#### [Dataset items]

— begin —

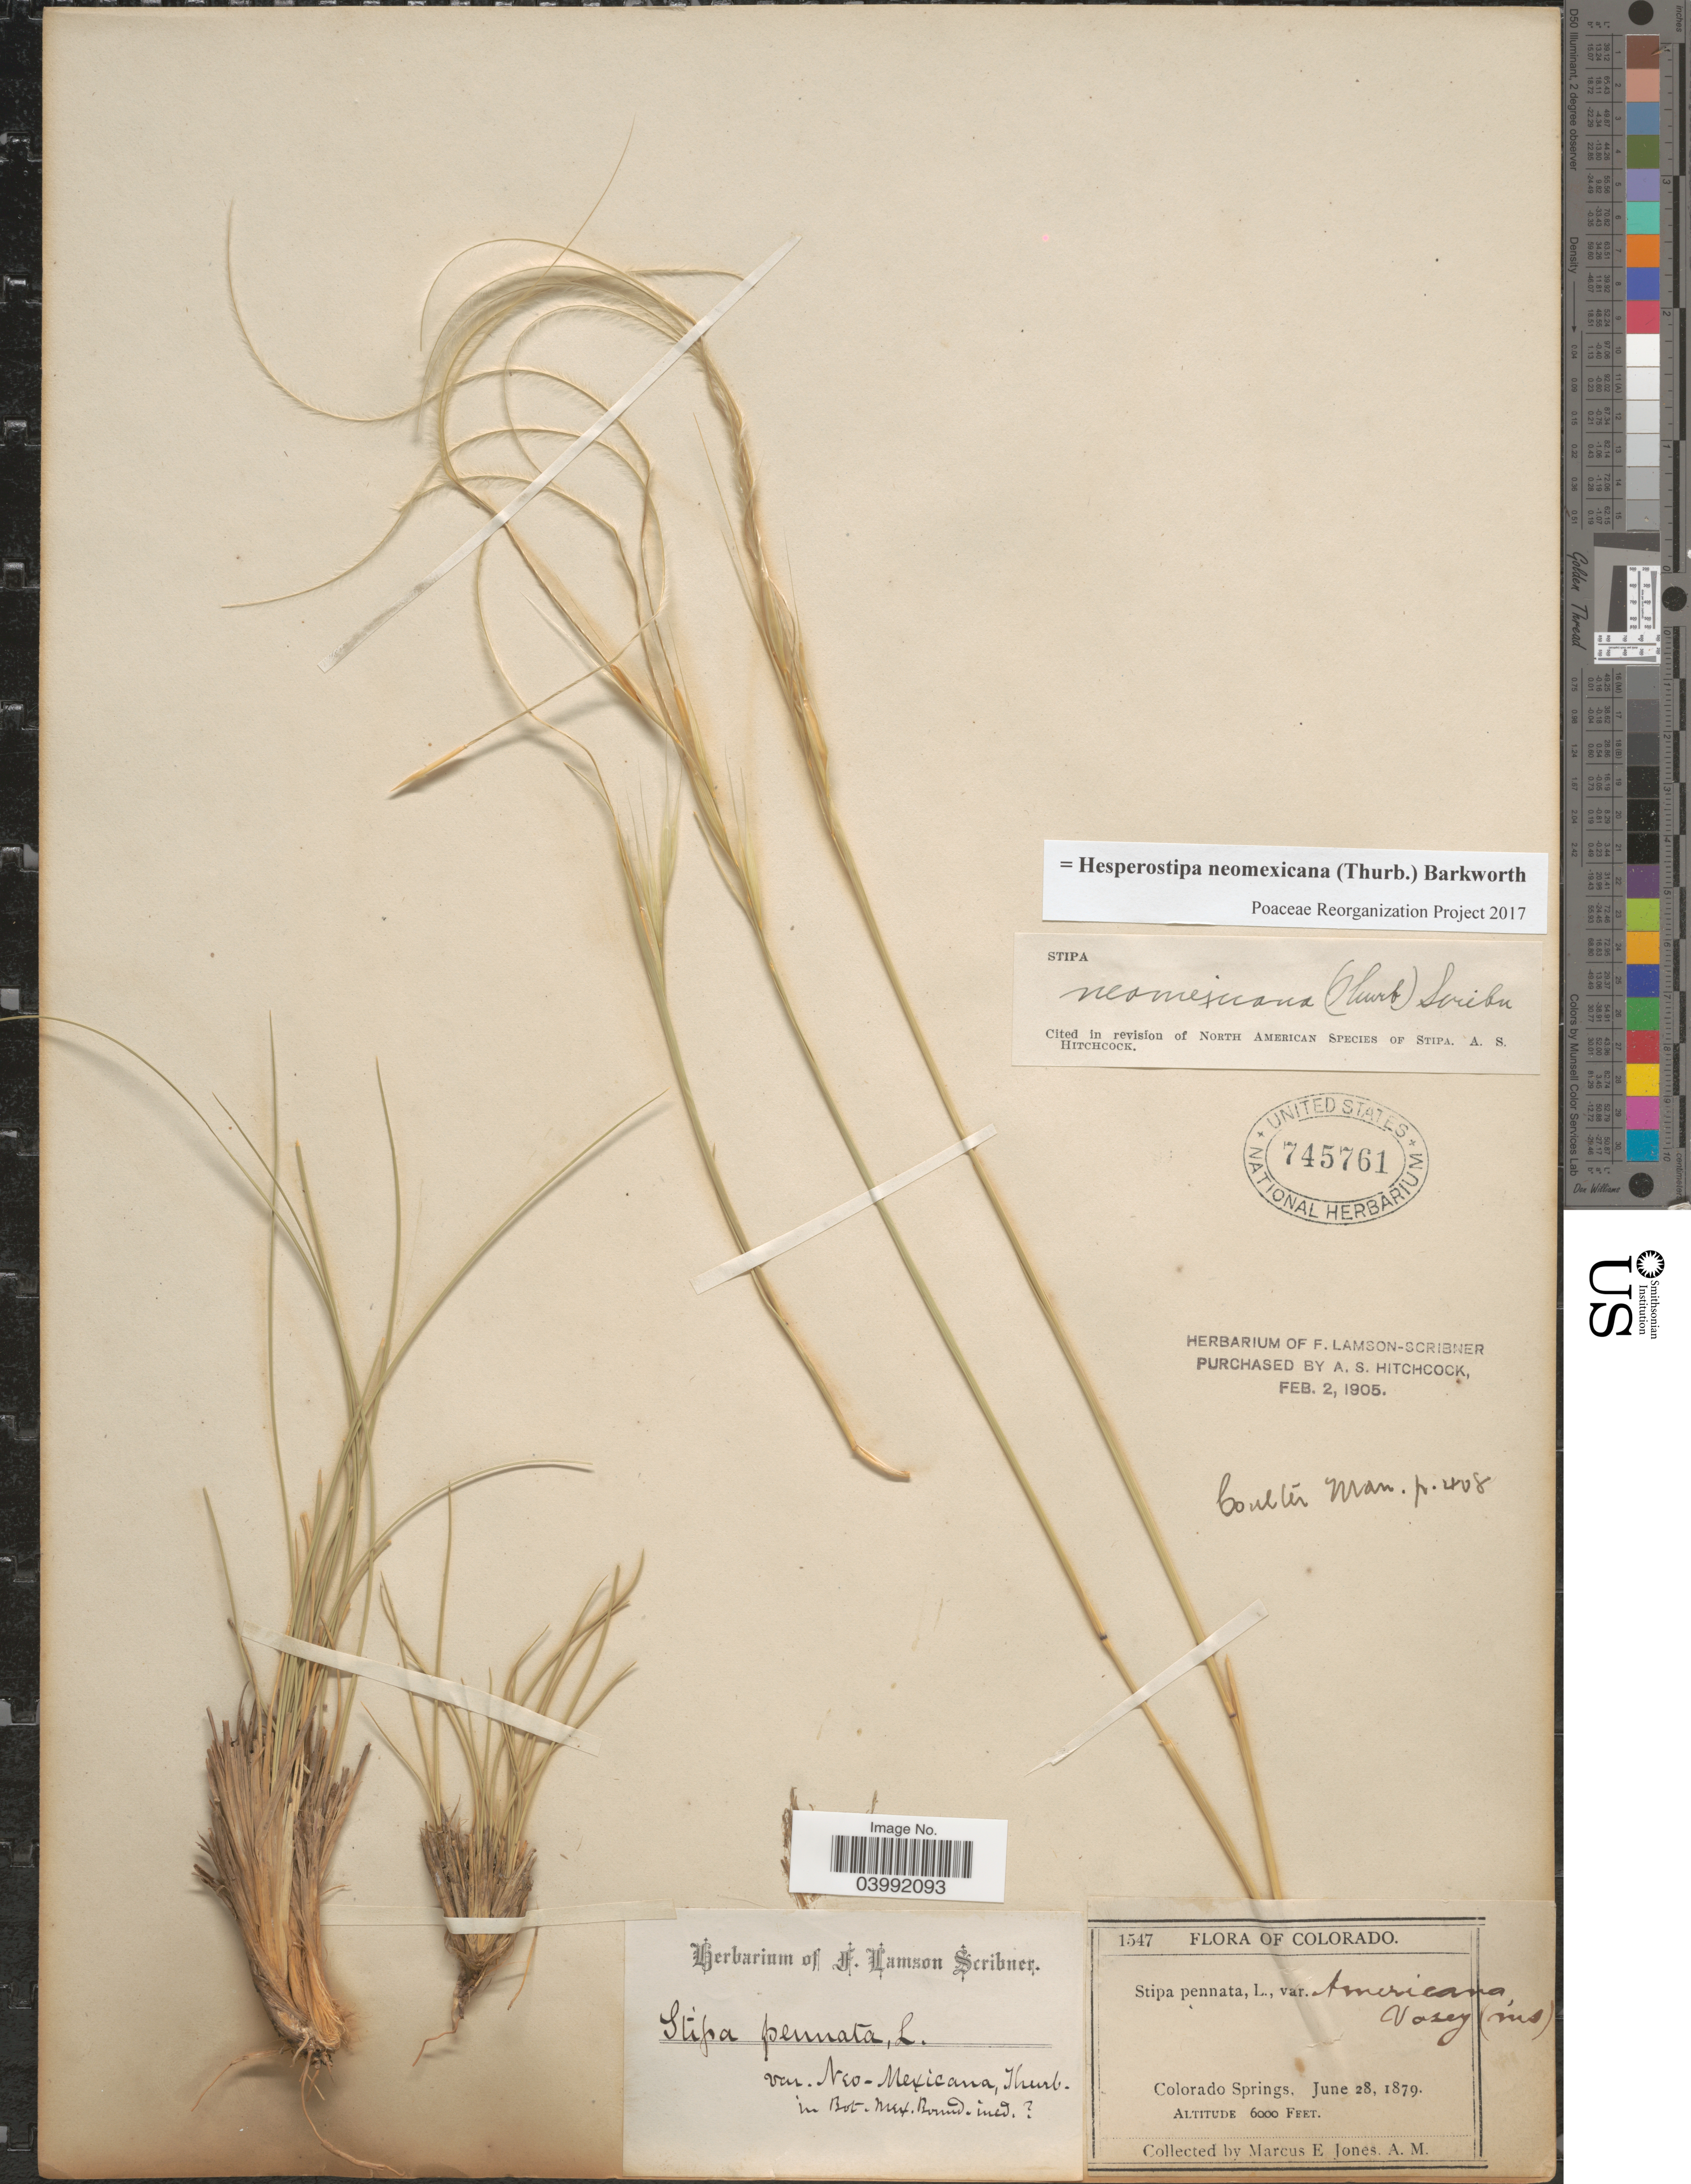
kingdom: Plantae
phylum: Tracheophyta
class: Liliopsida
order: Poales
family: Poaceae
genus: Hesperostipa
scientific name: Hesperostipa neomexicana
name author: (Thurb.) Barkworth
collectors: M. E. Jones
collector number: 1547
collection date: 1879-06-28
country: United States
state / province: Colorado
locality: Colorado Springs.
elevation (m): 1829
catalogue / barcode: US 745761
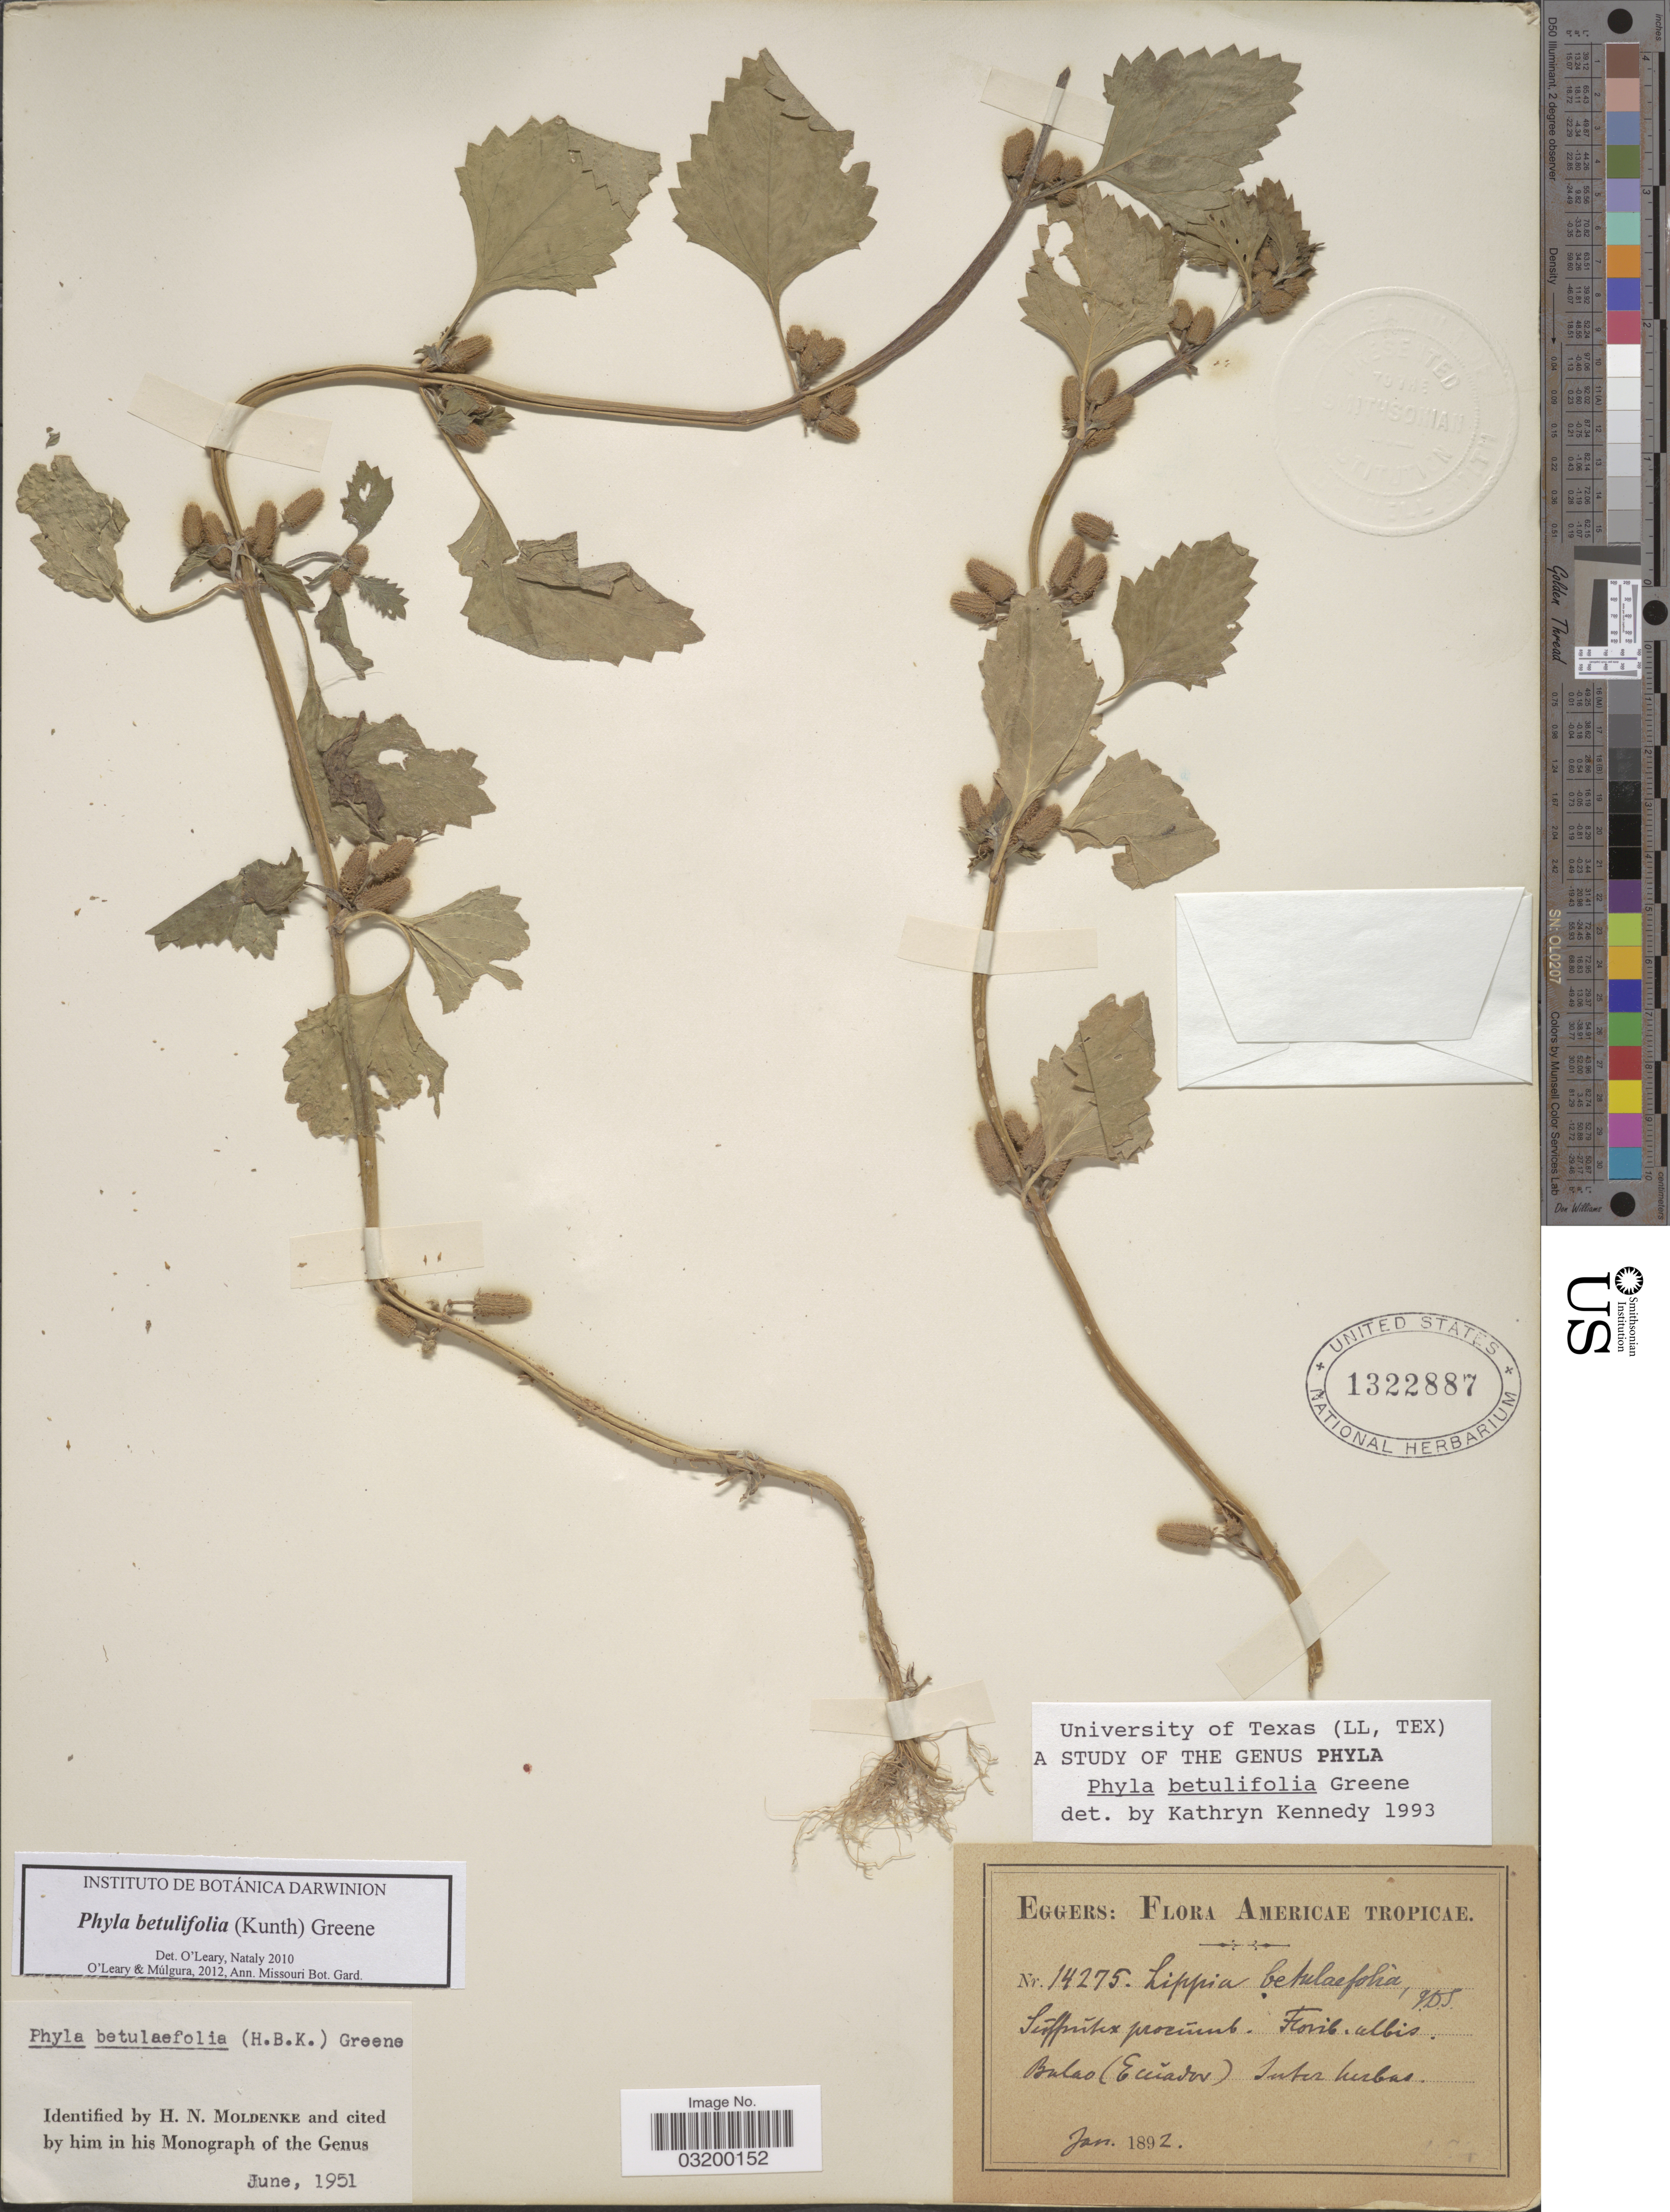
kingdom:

— end —

#### [Challenge]
Reproduce the listing above line for line, leaving out the pictures.

#### [Complete response]
kingdom: Plantae
phylum: Tracheophyta
class: Liliopsida
order: Poales
family: Poaceae
genus: Hesperostipa
scientific name: Hesperostipa neomexicana
name author: (Thurb.) Barkworth
collectors: M. E. Jones
collector number: 1547
collection date: 1879-06-28
country: United States
state / province: Colorado
locality: Colorado Springs.
elevation (m): 1829
catalogue / barcode: US 745761
kingdom:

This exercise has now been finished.